Nigeria's private sector experienced a notable slowdown in growth during May 2025, as businesses grappled with persistent cost pressures and a decline in overall confidence. This is according to the latest Stanbic IBTC Bank Nigeria Purchasing Managers’ Index (PMI) report, compiled by S&P Global, which recorded the weakest improvement in business conditions since January.

The headline PMI dipped to 52.7 points in May, a decrease from 54.2 in April. While the index remains above the 50.0 "no-change" threshold, indicating continued, albeit slower, expansion, the figures paint a picture of a private sector facing increasing headwinds. This moderation aligns with findings from the NESG-Stanbic IBTC Business Confidence Monitor (BCM), which earlier this week highlighted a slowdown in growth momentum despite a generally positive business environment, attributing it to operational inefficiencies, escalating costs, and fragile macroeconomic conditions.

A significant concern flagged by the S&P Global report, mirroring the NESG-Stanbic BCM, is a growing sense of caution among businesses. This apprehension is evident in the fact that employment levels fell for the first time in six months. Firms cited difficulties in meeting wage obligations and an increase in voluntary resignations as contributing factors to this modest reduction in headcount.

Despite a smaller workforce, the report indicates that labor shortages are pushing up work backlogs, with the increase in outstanding business being the sharpest since February 2023. This suggests that businesses are struggling to keep pace with demand, even as new orders and output growth eased to their slowest rates in four months. Furthermore, delayed customer payments are reportedly exacerbating project completion challenges. While staff costs increased, the report noted that the pace of this increase was the slowest in over two years, indicating that firms are actively trimming their workforce to contain rising expenses.

Despite these challenges, business activity remained broadly resilient. Sectors such as wholesale, retail, and manufacturing continued to record expansion. Purchasing activity saw its sixth consecutive month of growth, and inventory levels increased at the fastest rate since February, reflecting businesses' expectations of improved future demand.

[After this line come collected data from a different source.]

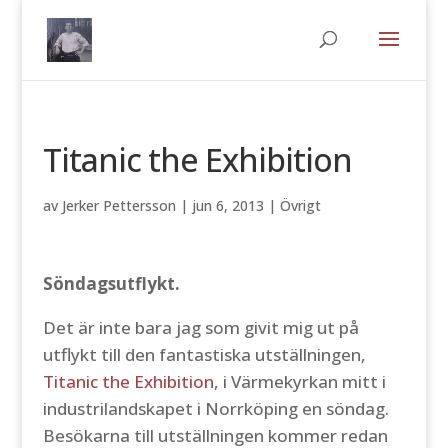
Titanic the Exhibition
av
Jerker Pettersson
|
jun 6, 2013
|
Övrigt
Söndagsutflykt.
Det är inte bara jag som givit mig ut på
utflykt till den fantastiska utställningen,
Titanic the Exhibition
, i Värmekyrkan mitt i
industrilandskapet i Norrköping en söndag.
Besökarna till utställningen kommer redan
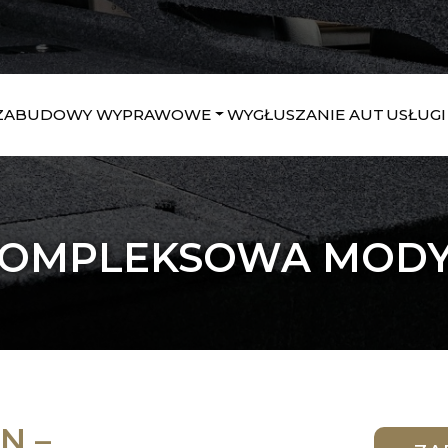
ZABUDOWY WYPRAWOWE
WYGŁUSZANIE AUT
USŁUGI
KOMPLEKSOWA MODYF
N –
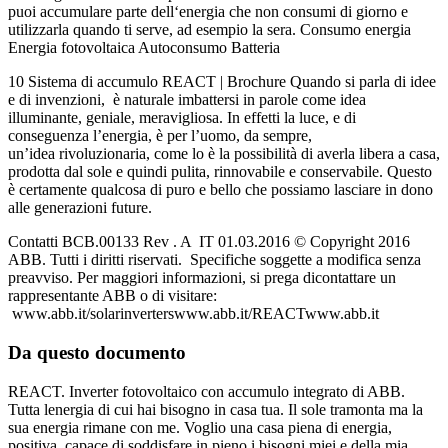
puoi accumulare parte dell‘energia che non consumi di giorno e
utilizzarla quando ti serve, ad esempio la sera. Consumo energia
Energia fotovoltaica Autoconsumo Batteria
10 Sistema di accumulo REACT | Brochure Quando si parla di idee
e di invenzioni, è naturale imbattersi in parole come idea
illuminante, geniale, meravigliosa. In effetti la luce, e di
conseguenza l’energia, è per l’uomo, da sempre,
un’idea rivoluzionaria, come lo è la possibilità di averla libera a casa,
prodotta dal sole e quindi pulita, rinnovabile e conservabile. Questo
è certamente qualcosa di puro e bello che possiamo lasciare in dono
alle generazioni future.
Contatti BCB.00133 Rev . A IT 01.03.2016 © Copyright 2016
ABB. Tutti i diritti riservati. Specifiche soggette a modifica senza
preavviso. Per maggiori informazioni, si prega dicontattare un
rappresentante ABB o di visitare:
www.abb.it/solarinverterswww.abb.it/REACTwww.abb.it
Da questo documento
REACT. Inverter fotovoltaico con accumulo integrato di ABB.
Tutta lenergia di cui hai bisogno in casa tua. Il sole tramonta ma la
sua energia rimane con me. Voglio una casa piena di energia,
positiva, capace di soddisfare in pieno i bisogni miei e della mia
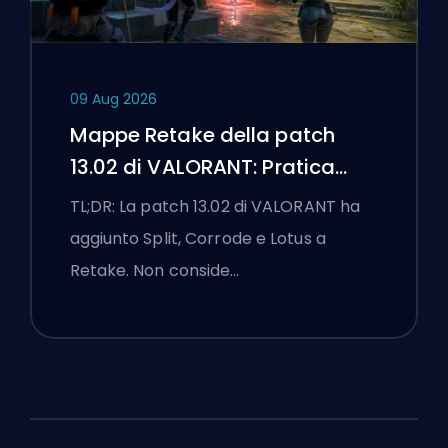
09 Aug 2026
Mappe Retake della patch
13.02 di VALORANT: Pratica
Split, Corrode e Lotus
TL;DR: La patch 13.02 di VALORANT ha
aggiunto Split, Corrode e Lotus a
Retake. Non conside…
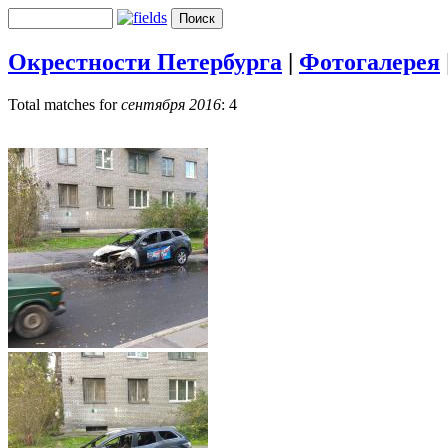
Окрестности Петербурга
|
Фотогалерея
Total matches for
сентября 2016
: 4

However, input cost pressures remained a significant hurdle. Higher raw material prices, the persistent weakness of the Nigerian currency, and elevated transport costs continued to drive up expenses for firms. Interestingly, while output charges remained high, the pace of inflation for these charges eased to a two-year low, suggesting that some businesses are absorbing a portion of these rising costs to remain competitive. Muyiwa Oni, Head of Equity Research, West Africa at Stanbic IBTC Bank, commented on this dynamic, stating, "Purchase costs rose rapidly, yet the pace of output price inflation softened, suggesting some firms are absorbing costs to stay competitive."

Perhaps one of the most striking findings from the May PMI report is the continued erosion of business confidence, which has now declined for the fourth consecutive month, reaching one of its lowest levels on record. Nevertheless, a majority of businesses maintain a positive 12-month outlook, buoyed by planned expansion strategies, marketing campaigns, and inventory restocking initiatives. Oni remains optimistic, asserting, "While market conditions are showing signs of strain, the outlook for Nigerian business activity remains anchored in recovery momentum and structural reforms."

Looking ahead, Stanbic IBTC projects that Nigeria’s economy will grow by 3.5% year-on-year in 2025, a slight increase from the 3.4% expansion in 2024. This growth is expected to be supported by anticipated interest rate cuts and a gradual easing of inflationary pressures. "Nigeria’s business environment is on course to end the second quarter on a positive note, although the momentum has softened compared to Q1," Oni concluded.

The Stanbic IBTC Nigeria PMI is a vital indicator, drawing data from approximately 400 private sector companies across key segments of the Nigerian economy, including agriculture, manufacturing, construction, wholesale, retail, and services, offering a comprehensive snapshot of the nation's economic health.